JAKARTA, Cobisnis.com – Menteri Keuangan Purbaya Yudhi Sadewa mengakui adanya kemungkinan kesalahan data dalam perbedaan pandangannya dengan Menteri Kelautan dan Perikanan Sakti Wahyu Trenggono terkait proyek pembangunan kapal.
Purbaya menegaskan, hingga saat ini belum terdapat pemesanan resmi pembangunan kapal ke galangan, meskipun pembiayaan proyek tersebut disebut-sebut berasal dari pinjaman luar negeri, termasuk dari Inggris.
Menurut Purbaya, seluruh alur pembiayaan, termasuk yang bersumber dari pinjaman luar negeri, tetap berada dalam mekanisme pengawasan Kementerian Keuangan. Karena itu, ia menyebut belum adanya bukti konkret berupa kontrak atau pesanan pembangunan kapal di lapangan.
“Saya cek langsung ke galangan, belum ada order. Kalau memang belum ada pesanan, berarti memang belum berjalan. Bisa jadi data saya yang tidak tepat, dan yang benar Pak Trenggono,” ujar Purbaya di Gedung DPR, Senayan, Rabu (11/2/2026).
Meski demikian, Purbaya menekankan bahwa yang terpenting adalah percepatan realisasi program. Ia meminta agar anggaran yang telah disiapkan segera disalurkan agar proyek pembangunan kapal dapat segera direalisasikan.

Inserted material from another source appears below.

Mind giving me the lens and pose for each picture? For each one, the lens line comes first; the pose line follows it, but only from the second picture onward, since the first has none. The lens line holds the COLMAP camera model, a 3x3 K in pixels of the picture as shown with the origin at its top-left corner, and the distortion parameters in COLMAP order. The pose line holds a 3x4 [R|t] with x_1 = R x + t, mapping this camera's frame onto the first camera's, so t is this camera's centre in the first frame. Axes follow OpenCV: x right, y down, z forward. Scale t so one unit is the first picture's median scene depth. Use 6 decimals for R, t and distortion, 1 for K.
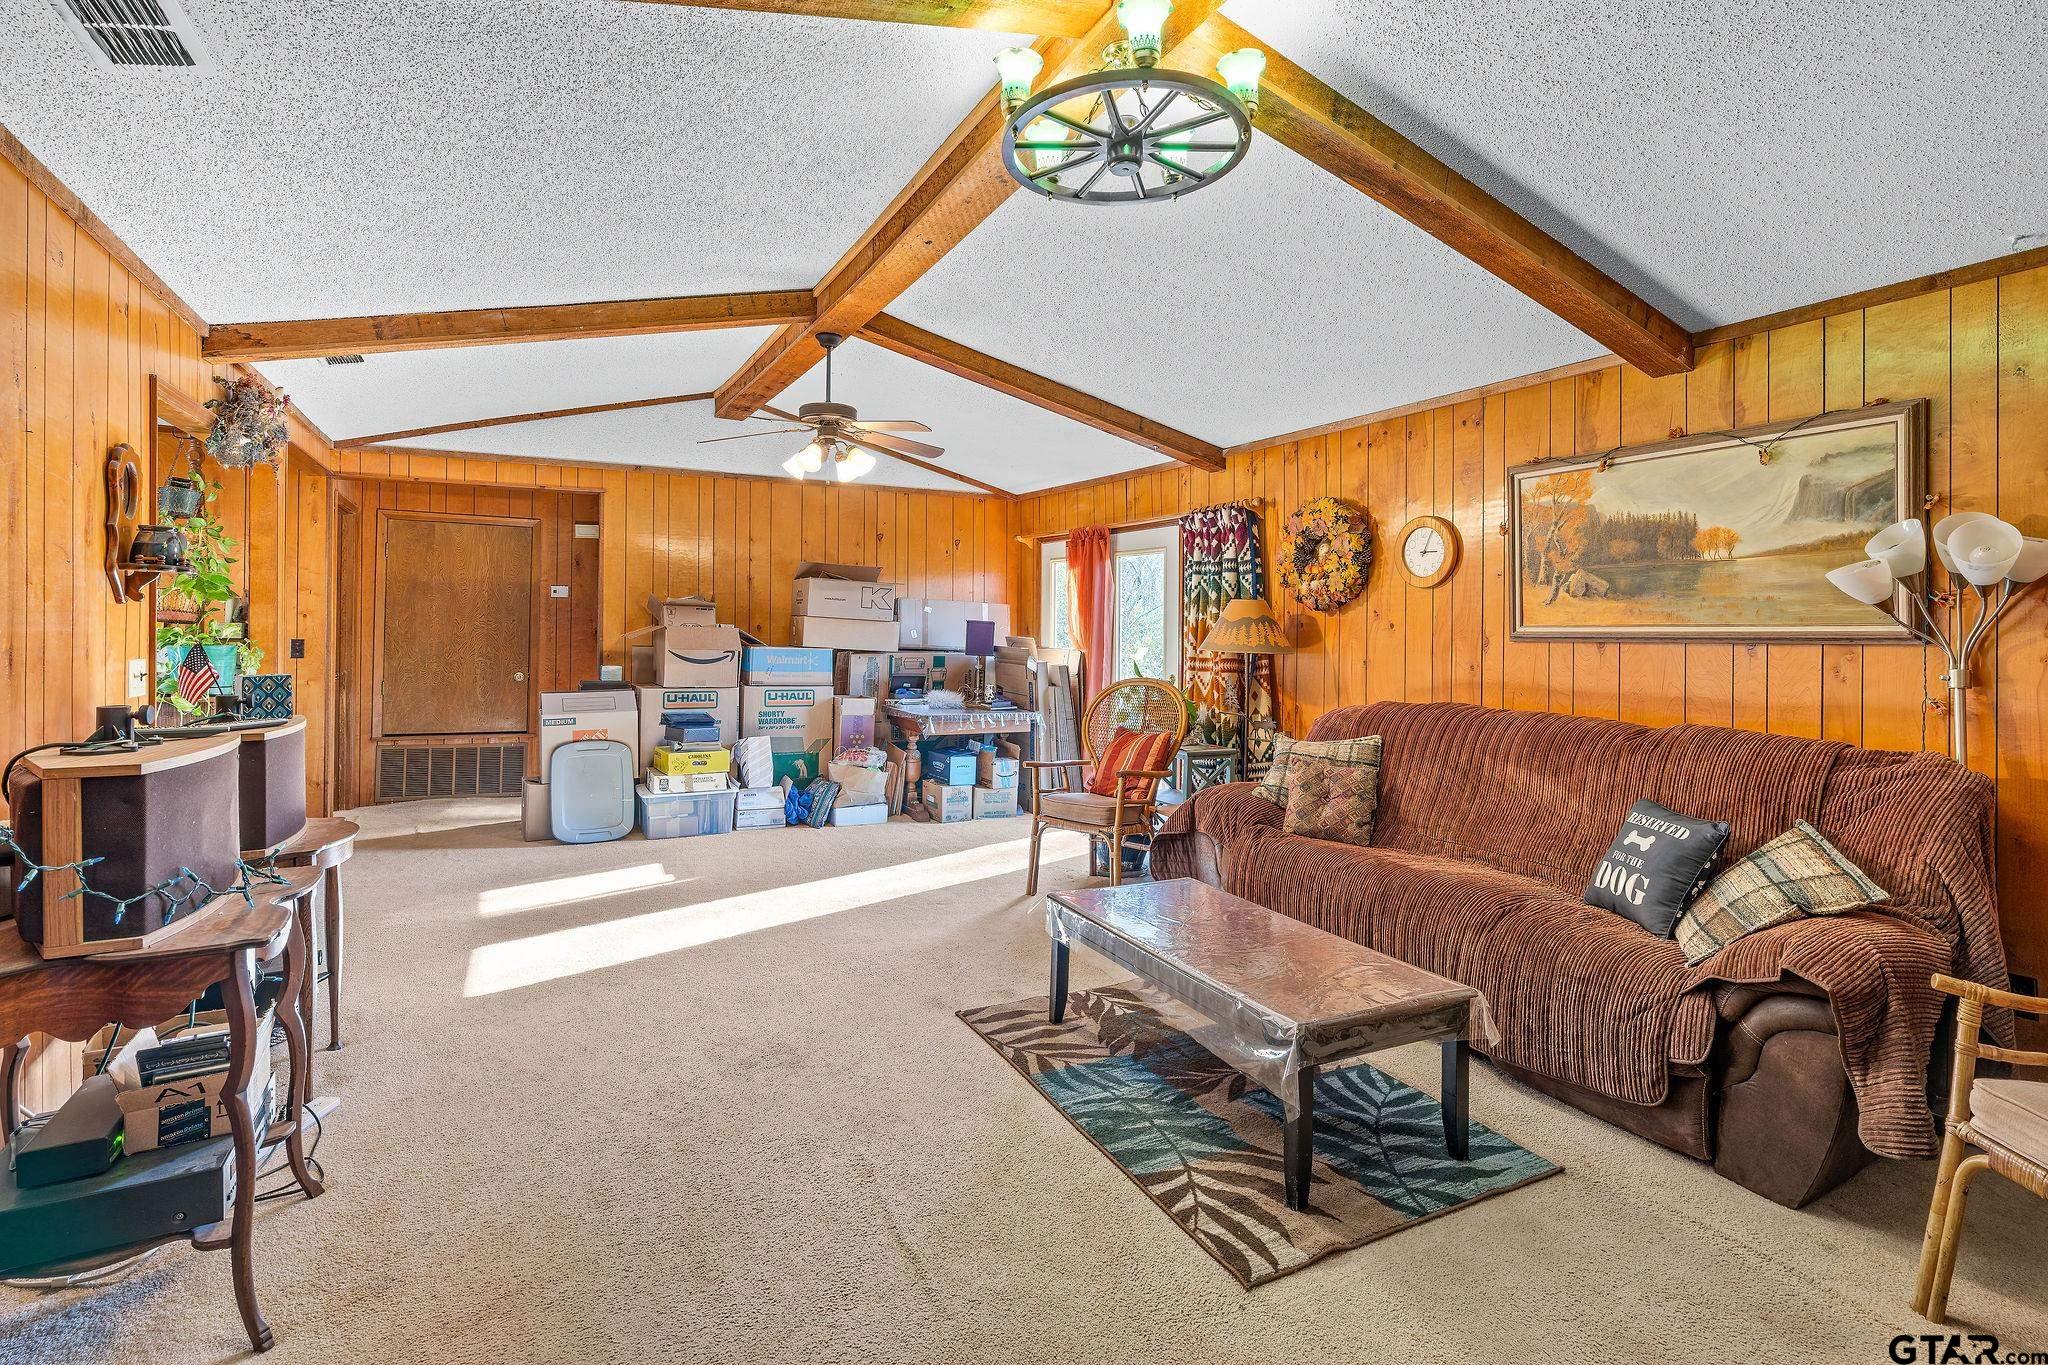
lens RADIAL K [[936.3, 0, 1018.4], [0, 936.3, 657.7], [0, 0, 1]] dist [0.002261, 0.000376]
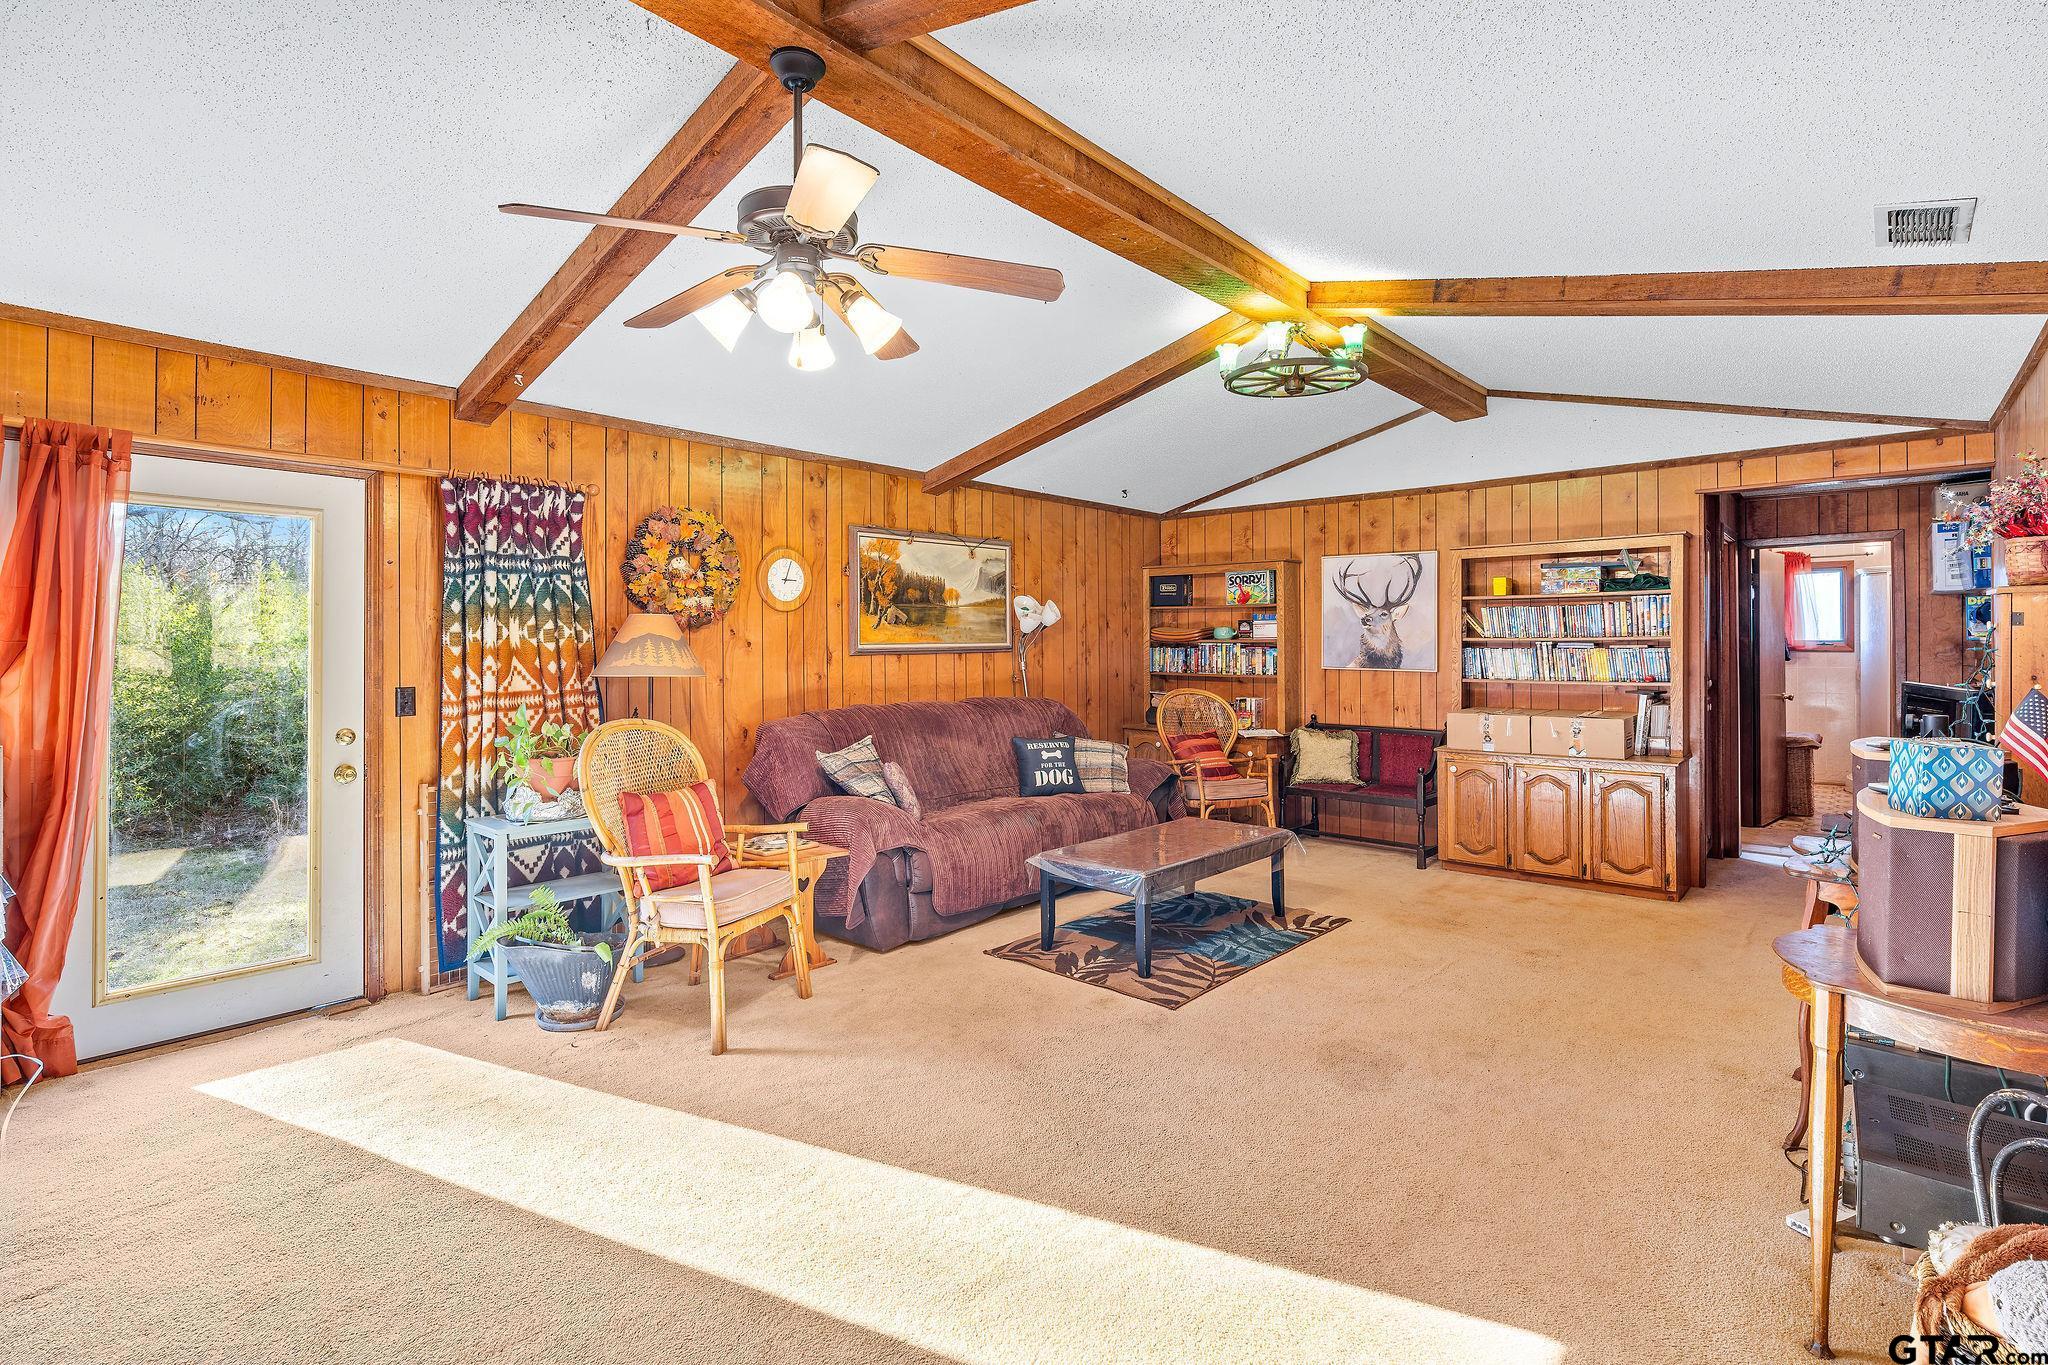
lens RADIAL K [[936.3, 0, 1018.4], [0, 936.3, 657.7], [0, 0, 1]] dist [0.002261, 0.000376]
pose [[-0.330718, -0.020033, 0.943517, -0.975730], [0.033085, 0.998914, 0.032806, -0.059899], [-0.943150, 0.042066, -0.329696, 1.453473]]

“Kalau memang programnya ada, yang penting cepat diluncurkan ke bawah supaya proyeknya jalan,” tegasnya.
Sebelumnya, Purbaya sempat mempertanyakan belum adanya realisasi anggaran pembangunan kapal oleh Kementerian Kelautan dan Perikanan.

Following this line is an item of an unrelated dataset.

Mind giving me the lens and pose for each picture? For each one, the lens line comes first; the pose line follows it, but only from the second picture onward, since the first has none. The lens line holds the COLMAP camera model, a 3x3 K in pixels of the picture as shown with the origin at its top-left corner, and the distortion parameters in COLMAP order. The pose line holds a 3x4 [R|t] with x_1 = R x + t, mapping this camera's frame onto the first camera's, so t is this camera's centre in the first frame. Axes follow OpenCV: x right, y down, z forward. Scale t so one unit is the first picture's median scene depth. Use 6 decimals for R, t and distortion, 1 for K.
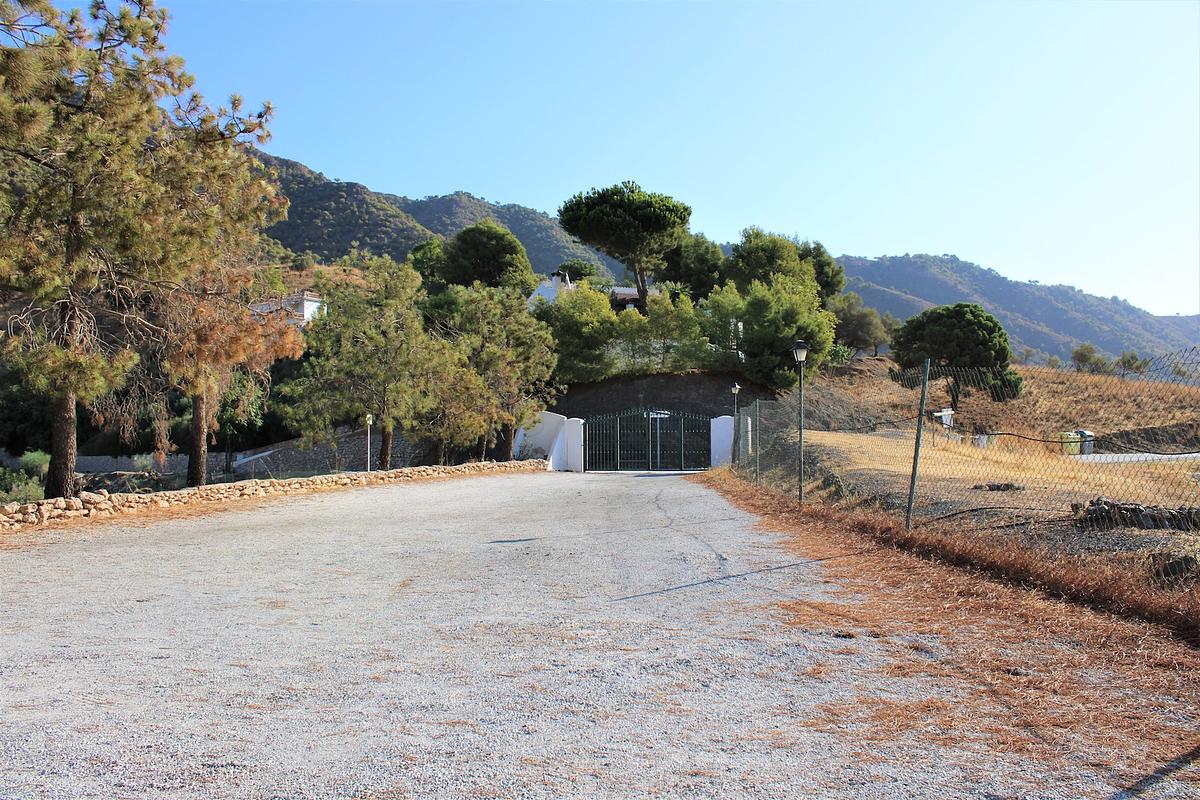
lens RADIAL K [[979.9, 0, 604.1], [0, 979.9, 400.7], [0, 0, 1]] dist [-0.148620, 0.105366]
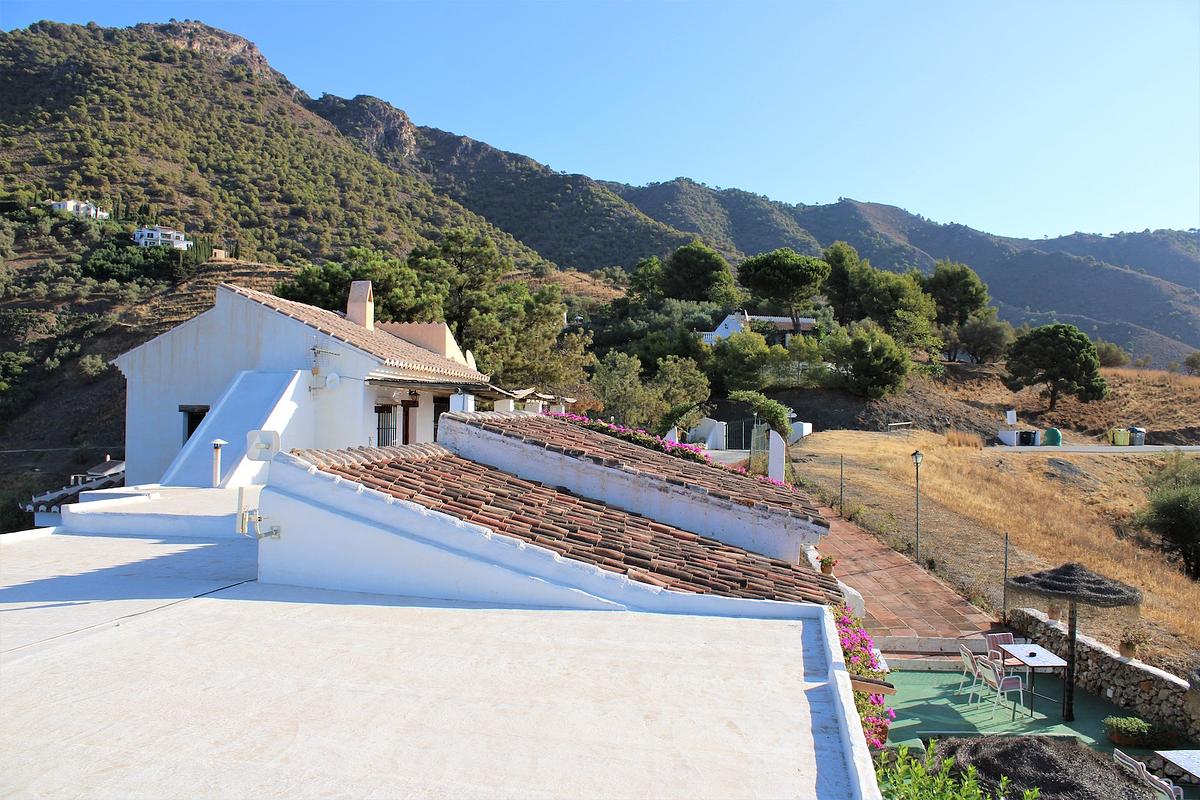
lens RADIAL K [[979.9, 0, 598.4], [0, 979.9, 399.5], [0, 0, 1]] dist [-0.148620, 0.105366]
pose [[0.973203, 0.006961, -0.229844, 0.039228], [-0.002779, 0.999825, 0.018513, -0.013392], [0.229933, -0.017378, 0.973051, -0.202403]]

Dalam sebuah forum, ia menyampaikan keheranannya karena anggaran sudah disiapkan, tetapi belum ada pengusaha galangan yang menerima pesanan dari KKP.
Ia bahkan menilai kondisi tersebut tidak logis karena dana telah dialokasikan, namun belum diikuti dengan aktivitas pemesanan proyek.
“Anggarannya sudah ada, tapi order belum ada. Ini aneh,” kata Purbaya dalam forum tersebut.
Situasi ini kemudian memicu respons dari Menteri KKP Sakti Wahyu Trenggono, yang meminta agar data yang digunakan dalam pernyataan tersebut divalidasi terlebih dahulu sebelum disampaikan ke publik.